# Sentiment Analysis of IMDb Reviews

This project employs sentiment analysis to classify IMDb movie reviews using static embeddings (Word2Vec) and contextual embeddings (BERT). This comparison aims to evaluate their effectiveness in sentiment classification, providing insights that could guide model selection and application strategies in natural language processing tasks.
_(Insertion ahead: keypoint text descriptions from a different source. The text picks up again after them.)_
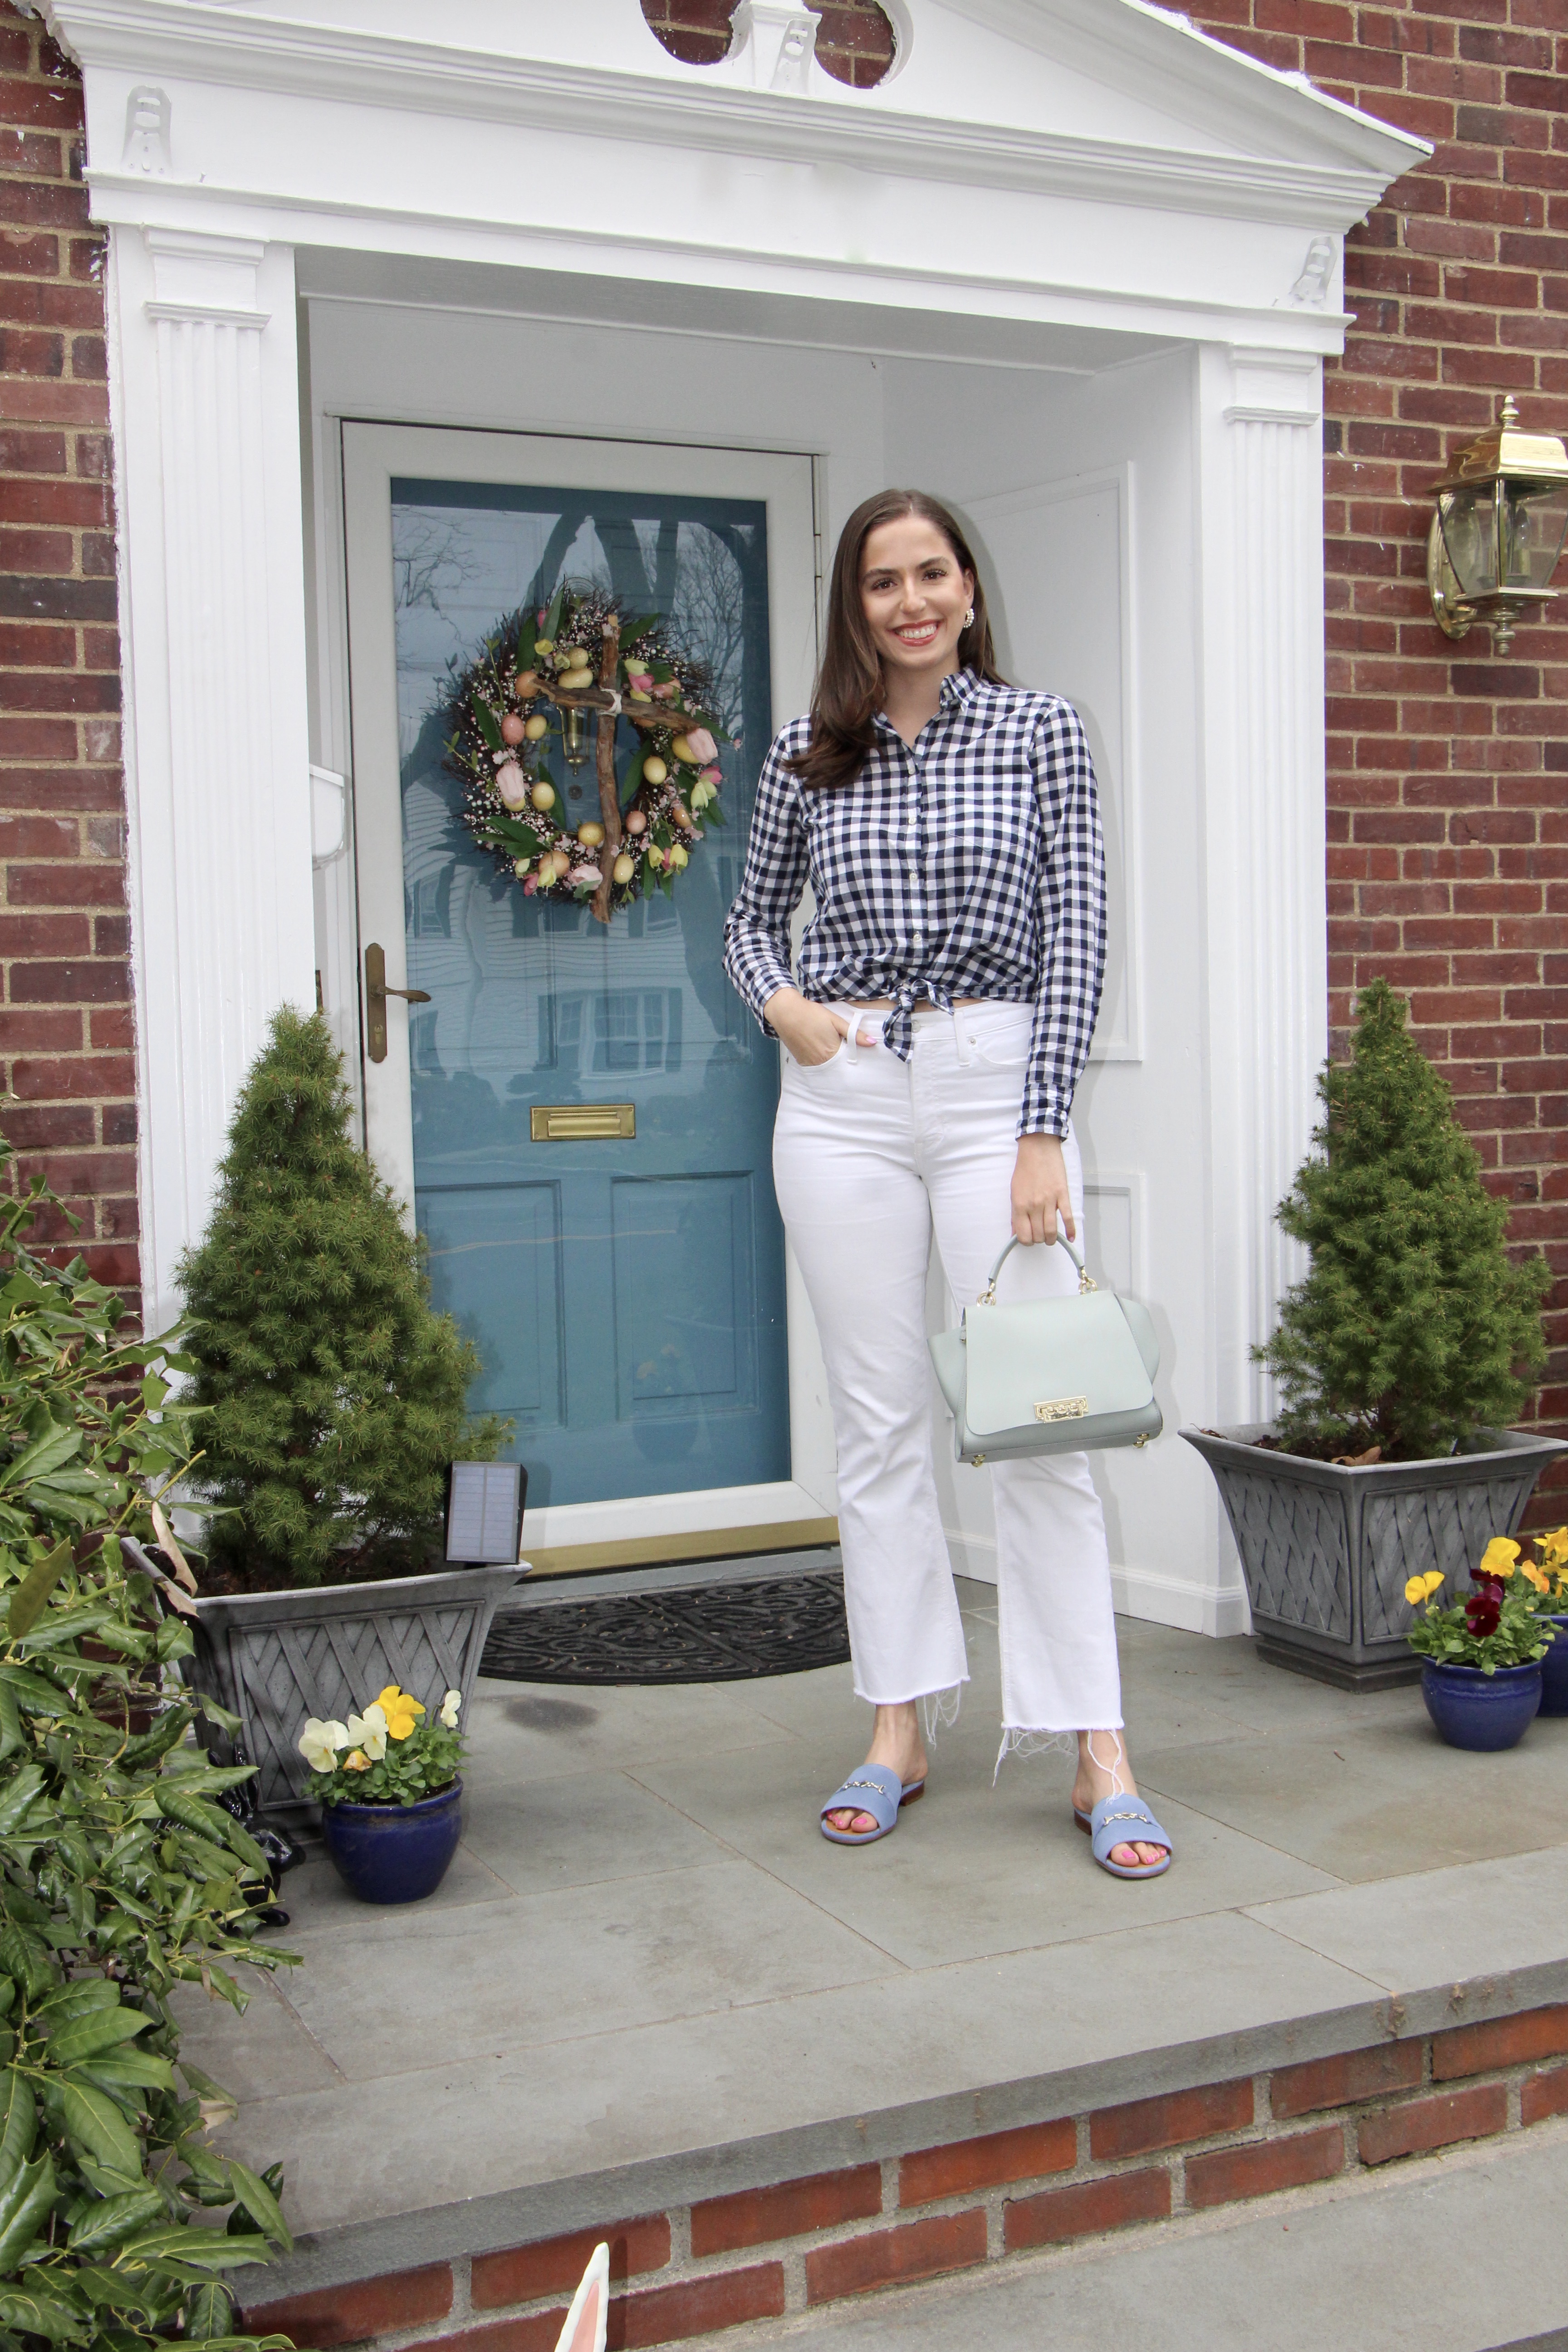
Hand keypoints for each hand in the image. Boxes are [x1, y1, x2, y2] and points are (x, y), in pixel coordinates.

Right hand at [765, 988, 872, 1067]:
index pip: (849, 1063)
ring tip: (830, 1050)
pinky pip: (816, 1067)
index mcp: (832, 1052)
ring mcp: (810, 1063)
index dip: (854, 1059)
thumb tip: (872, 1043)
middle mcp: (821, 1061)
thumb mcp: (836, 1020)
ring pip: (827, 1069)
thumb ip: (854, 1033)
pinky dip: (821, 1063)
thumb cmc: (811, 1014)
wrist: (786, 1012)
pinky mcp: (801, 1062)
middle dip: (844, 1063)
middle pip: (838, 1068)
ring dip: (832, 1064)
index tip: (857, 1055)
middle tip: (844, 1053)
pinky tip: (820, 1052)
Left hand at [1011, 1132, 1074, 1246]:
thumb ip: (1015, 1215)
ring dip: (1051, 1239)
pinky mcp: (1062, 1195)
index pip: (1023, 1235)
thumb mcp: (1014, 1192)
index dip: (1026, 1242)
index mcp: (1019, 1205)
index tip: (1028, 1239)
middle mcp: (1034, 1205)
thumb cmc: (1025, 1169)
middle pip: (1038, 1235)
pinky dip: (1070, 1230)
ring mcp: (1050, 1201)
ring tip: (1050, 1238)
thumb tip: (1015, 1233)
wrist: (1038, 1149)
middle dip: (1038, 1239)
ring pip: (1051, 1231)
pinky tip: (1070, 1237)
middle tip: (1039, 1235)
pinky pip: (1068, 1218)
### 1. Setup and Installation
#### Library Installation
First, ensure the necessary Python libraries are installed. This setup includes libraries for data manipulation, machine learning, neural networks, and visualization:

In [None]:
%pip install scipy pandas numpy transformers scikit-learn matplotlib seaborn threadpoolctl joblib gensim ipywidgets tqdm
%pip install torch torchvision torchaudio --index-url https://download.pytorch.org/whl/cu121

#### Import Libraries
Import all required libraries and frameworks, setting up the environment for data processing and model training:

In [None]:
import pandas as pd
import numpy as np
import torch
from torch import nn, optim, utils
from transformers import BertTokenizer, BertForSequenceClassification
from sklearn.model_selection import train_test_split
from sklearn.metrics import accuracy_score, precision_score, recall_score, f1_score, confusion_matrix, roc_curve, auc, matthews_corrcoef, precision_recall_curve, average_precision_score
import matplotlib.pyplot as plt
import seaborn as sns
import re
from gensim import downloader as api
from tqdm.auto import tqdm
from sklearn.feature_extraction.text import TfidfVectorizer

# Setup device and seeds for reproducibility
device = torch.device("cuda" if torch.cuda.is_available() else "cpu")
np.random.seed(42)
torch.manual_seed(42)

### 2. Problem Definition and Hypothesis
#### Objective
The main goal is to determine how well static and contextual embeddings can classify sentiments of IMDb movie reviews, thereby understanding the implications of each method's approach to text representation.

#### Hypothesis
It is hypothesized that contextual embeddings (BERT) will outperform static embeddings (Word2Vec) due to their advanced capability in understanding the context and nuances of language.